▸ **Task directions**
What is needed is an exact transcription of the listing, with the images removed.

▸ **Dataset extract**
===
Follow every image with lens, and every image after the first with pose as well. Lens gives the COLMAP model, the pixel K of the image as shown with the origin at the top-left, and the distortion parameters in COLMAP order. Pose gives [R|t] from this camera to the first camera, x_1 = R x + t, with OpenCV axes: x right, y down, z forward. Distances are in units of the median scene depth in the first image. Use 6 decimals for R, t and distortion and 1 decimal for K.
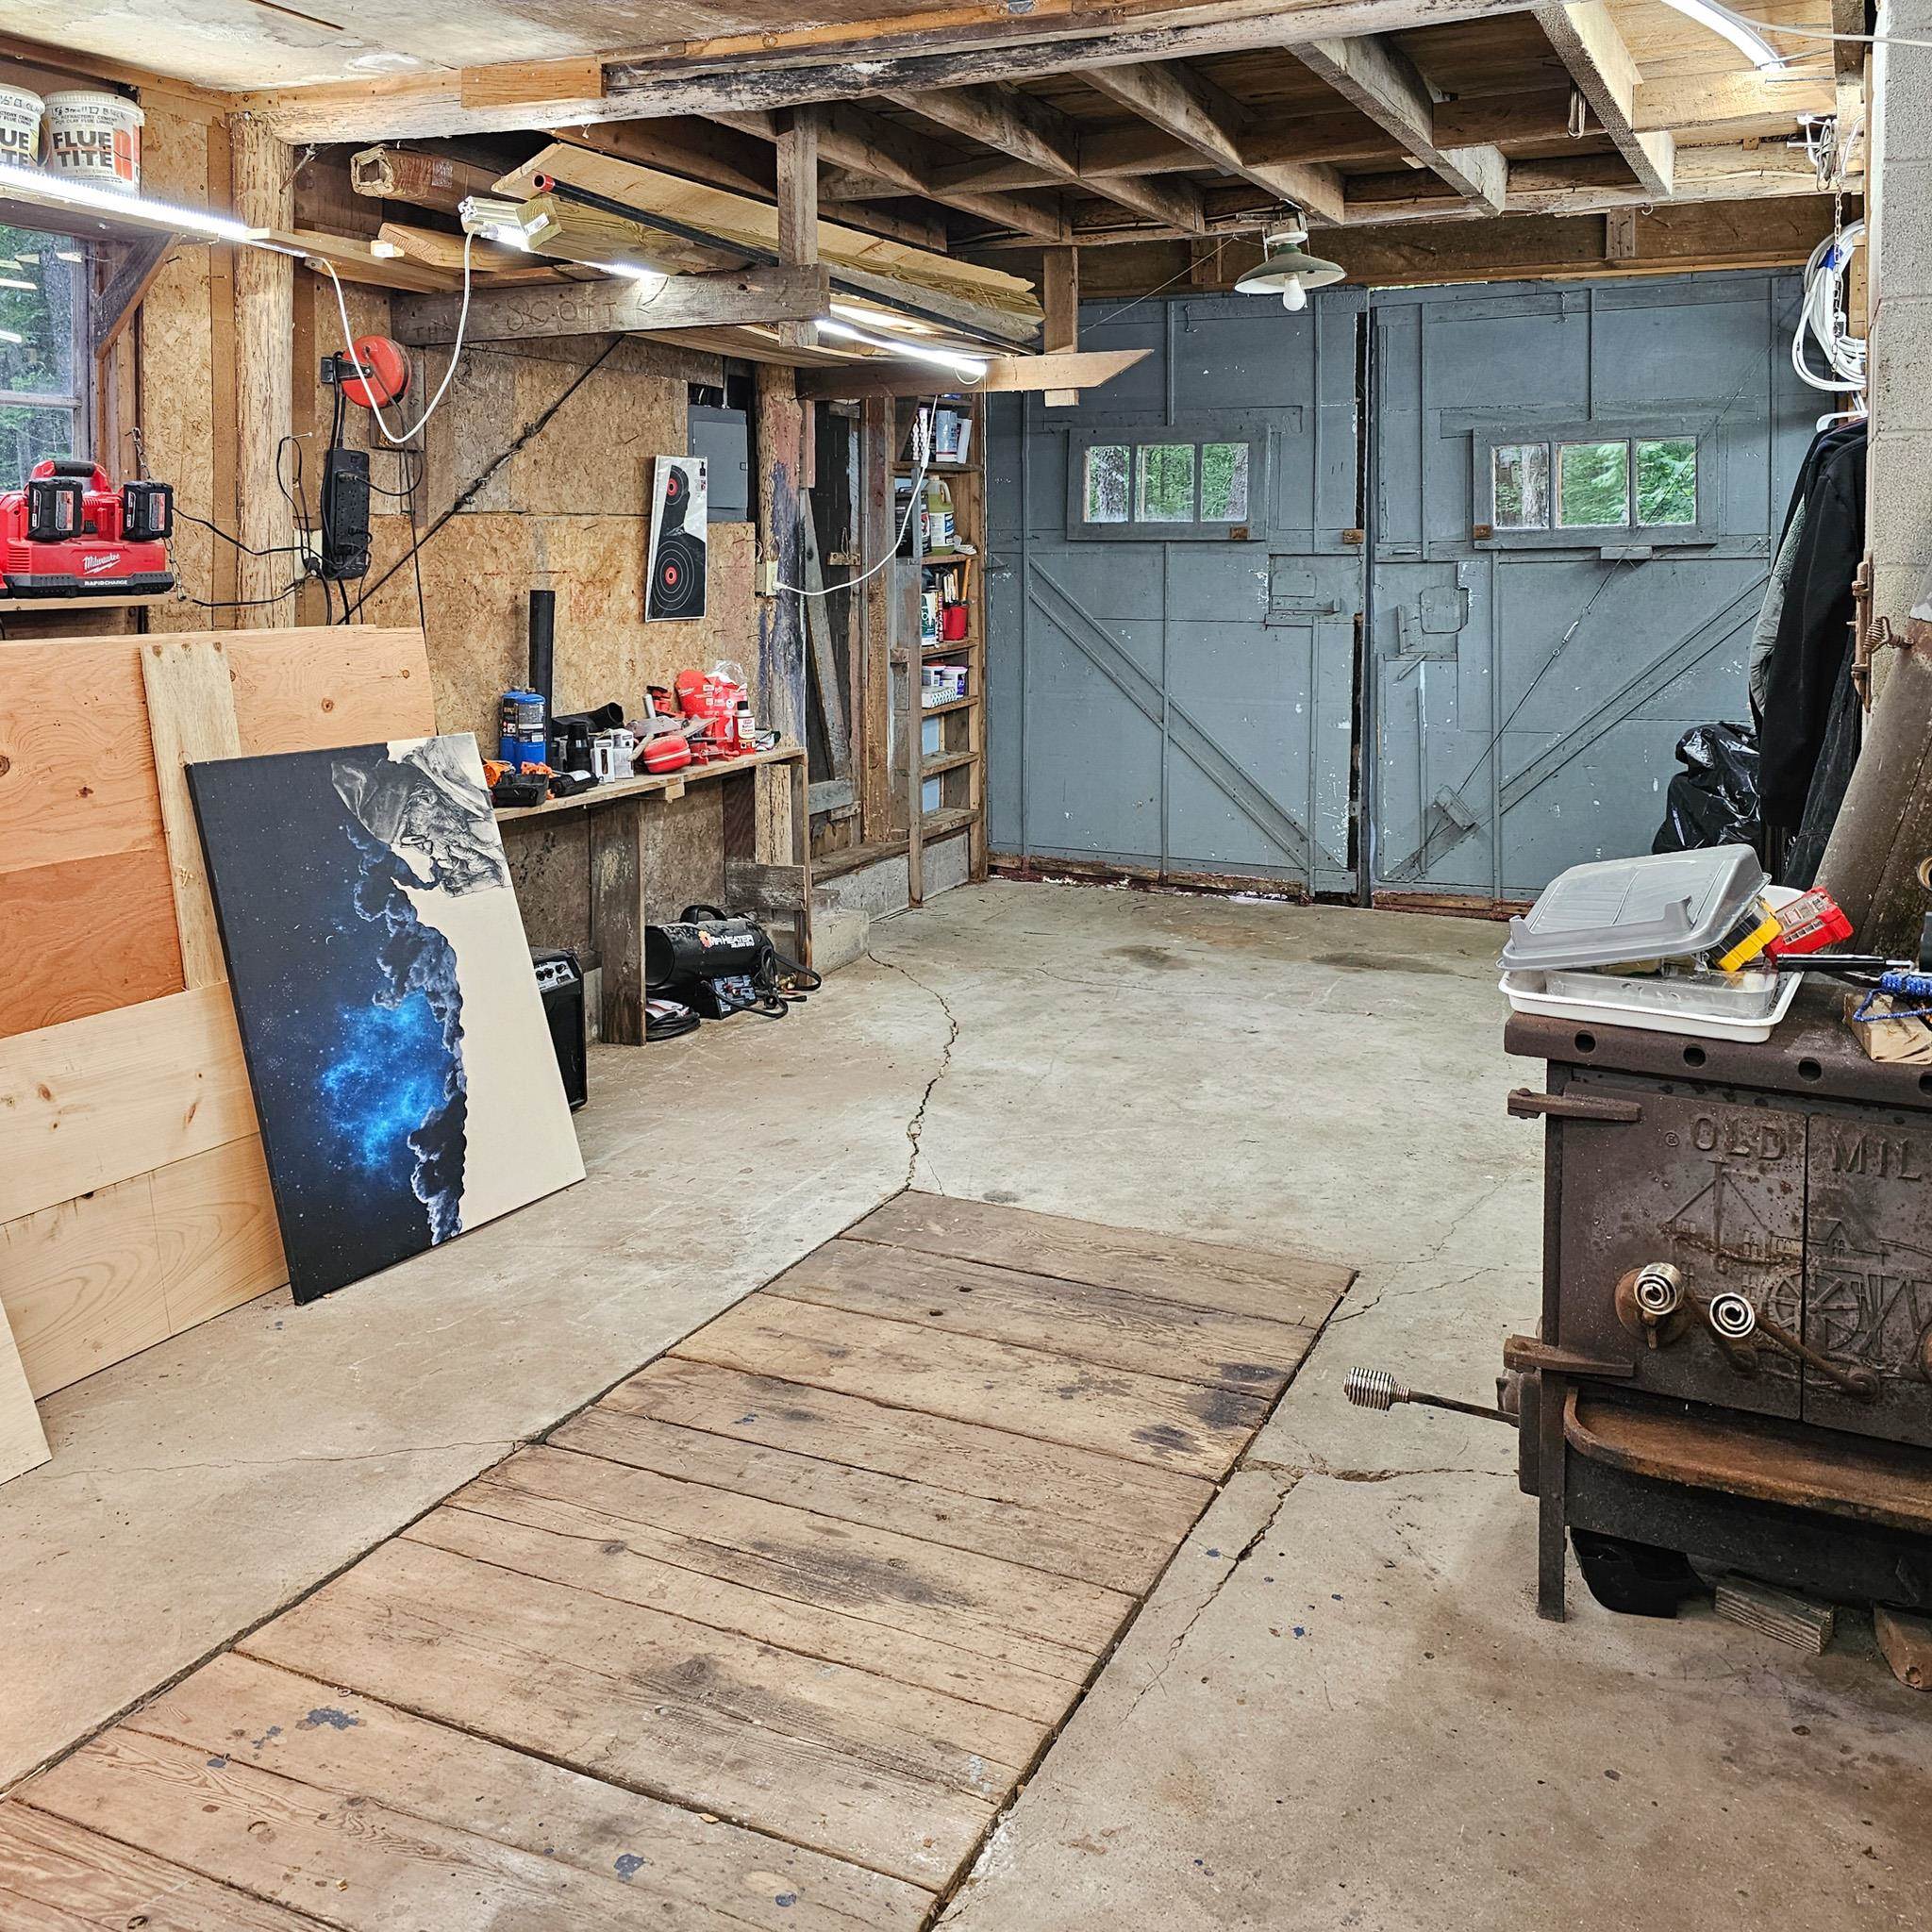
lens RADIAL K [[1756.5, 0, 966.0], [0, 1756.5, 966.0], [0, 0, 1]] dist [0.008227, -0.010074]
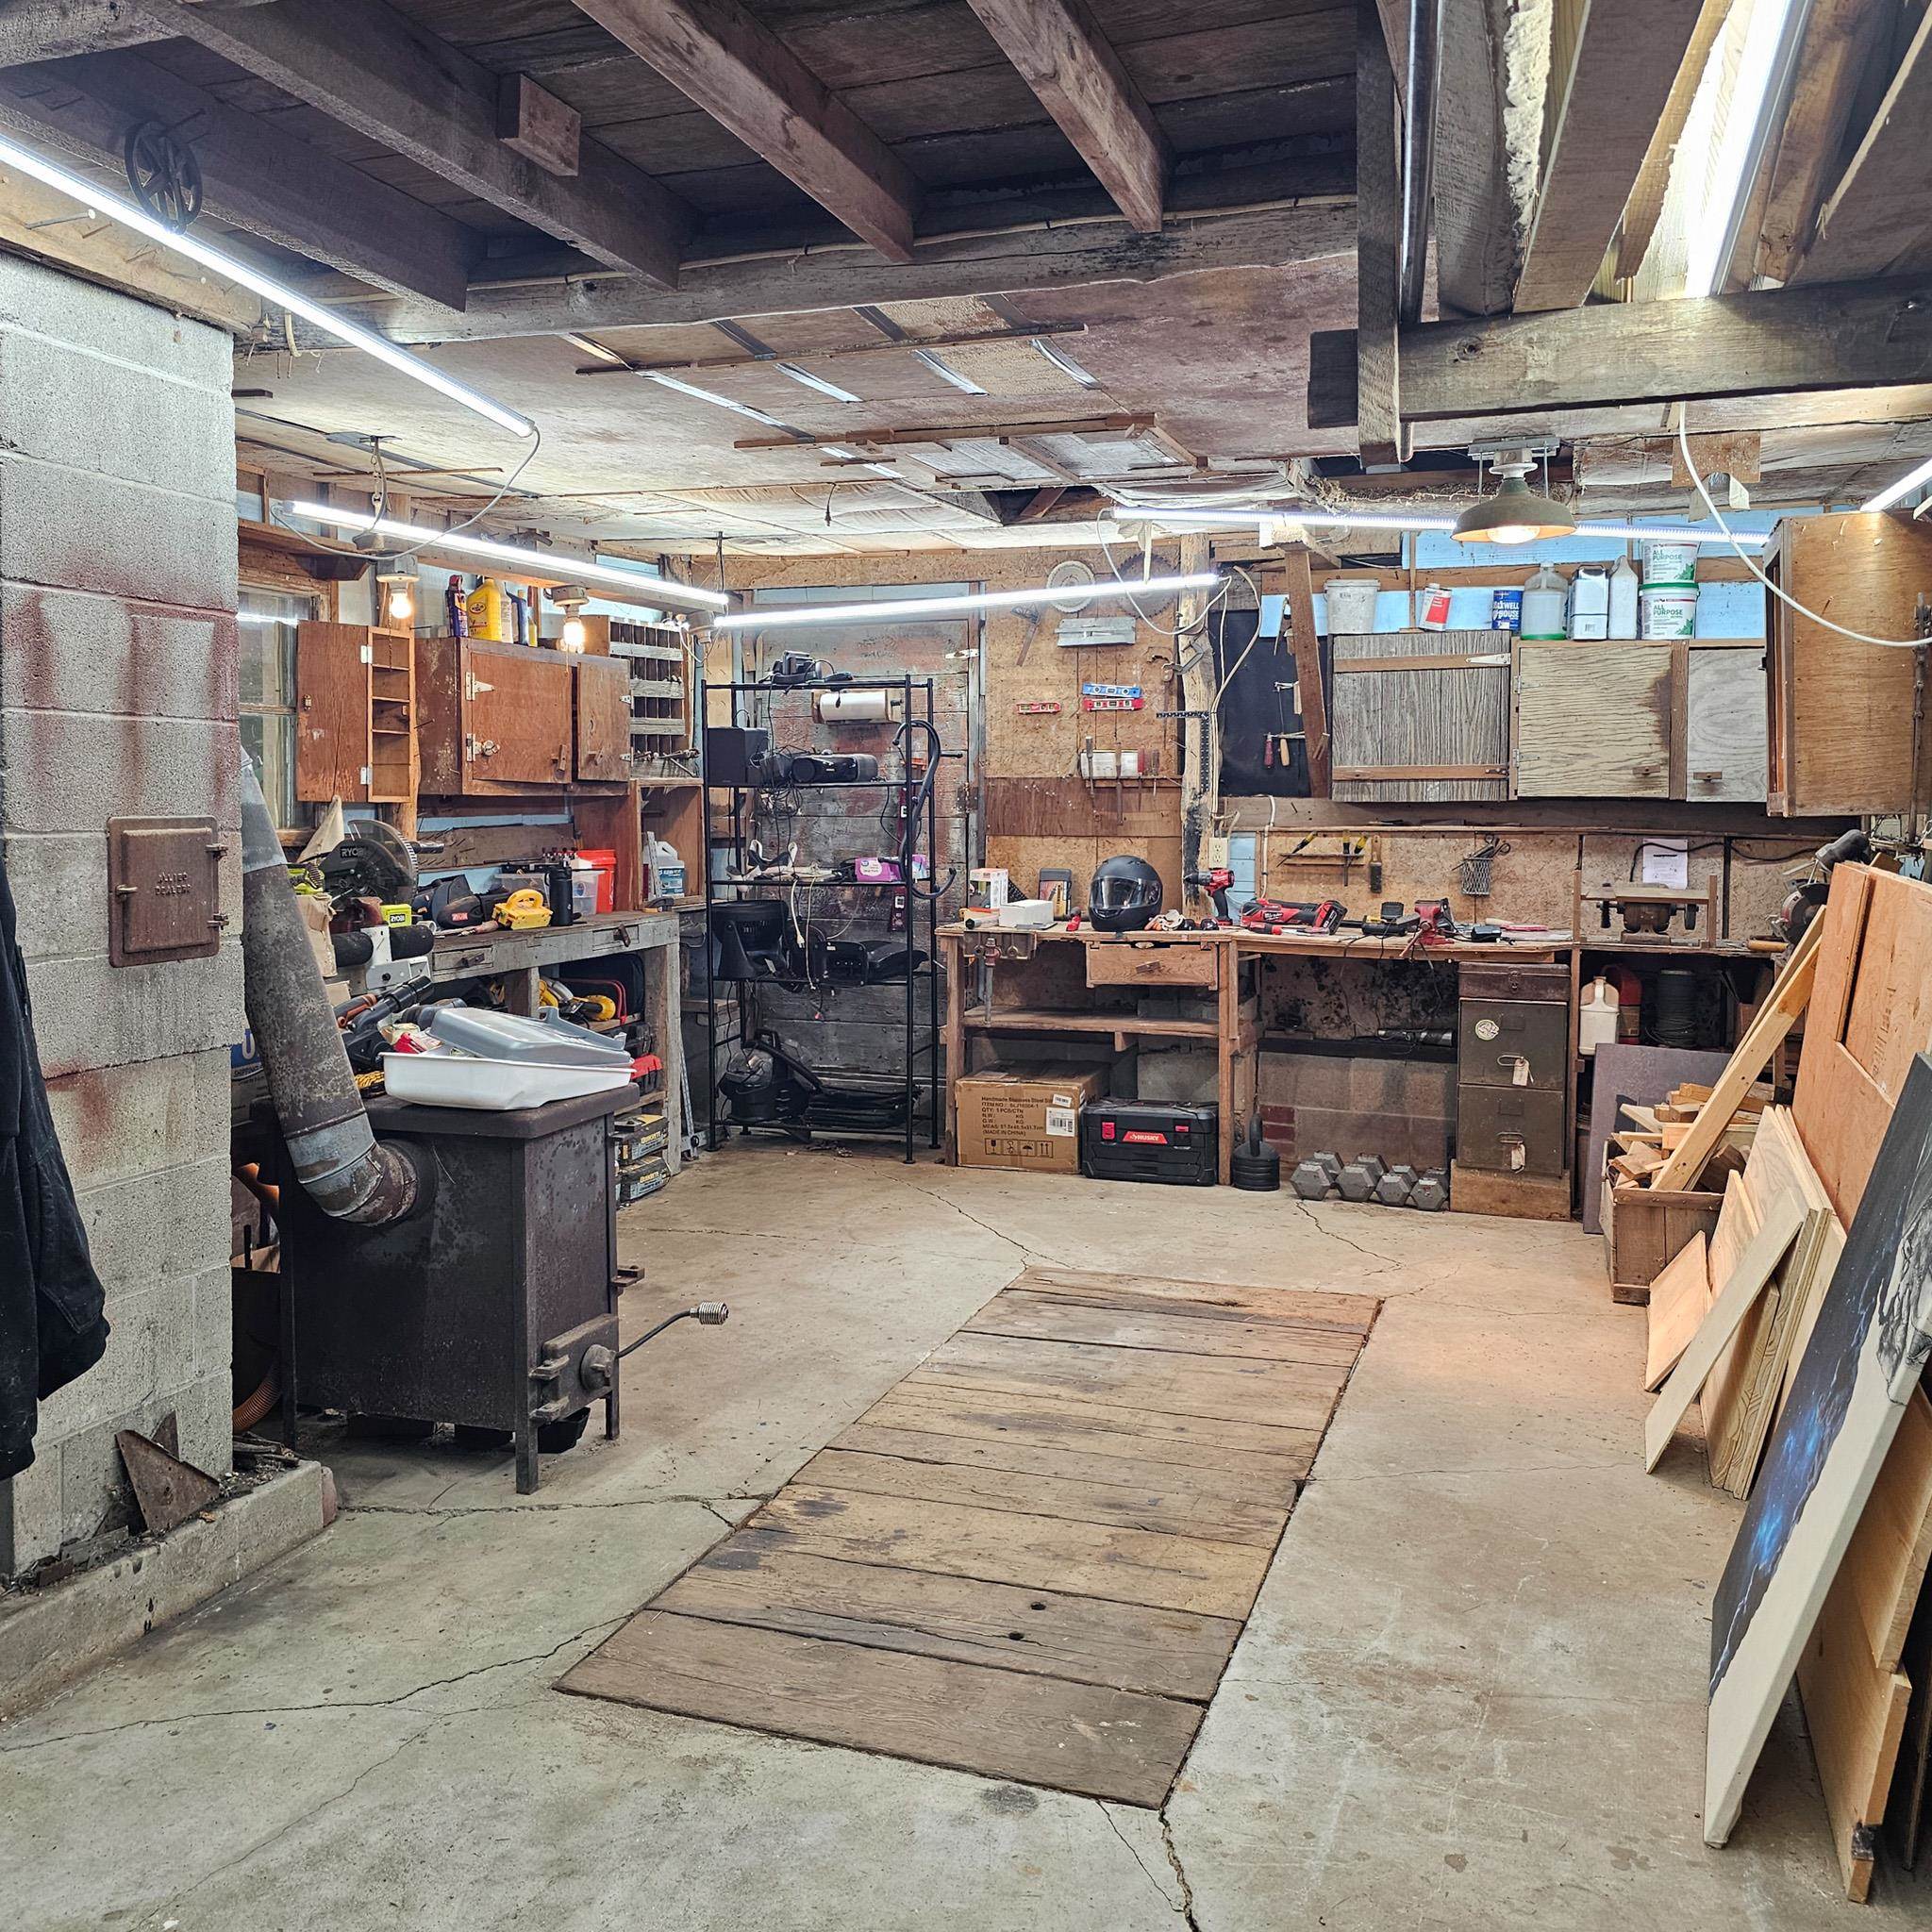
lens RADIAL K [[1756.5, 0, 966.0], [0, 1756.5, 966.0], [0, 0, 1]] dist [0.008227, -0.010074]
pose [[-0.994143, 0.018828, -0.106421, 0.170456], [-0.016563, 0.946531, 0.322187, -0.637436], [0.106797, 0.322063, -0.940675, 2.584741]]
===
▸ **Written solution**
Follow every image with lens, and every image after the first with pose as well. Lens gives the COLMAP model, the pixel K of the image as shown with the origin at the top-left, and the distortion parameters in COLMAP order. Pose gives [R|t] from this camera to the first camera, x_1 = R x + t, with OpenCV axes: x right, y down, z forward. Distances are in units of the median scene depth in the first image. Use 6 decimals for R, t and distortion and 1 decimal for K.
lens RADIAL K [[1756.5, 0, 966.0], [0, 1756.5, 966.0], [0, 0, 1]] dist [0.008227, -0.010074]
lens RADIAL K [[1756.5, 0, 966.0], [0, 1756.5, 966.0], [0, 0, 1]] dist [0.008227, -0.010074]
pose [[-0.994143, 0.018828, -0.106421, 0.170456], [-0.016563, 0.946531, 0.322187, -0.637436], [0.106797, 0.322063, -0.940675, 2.584741]]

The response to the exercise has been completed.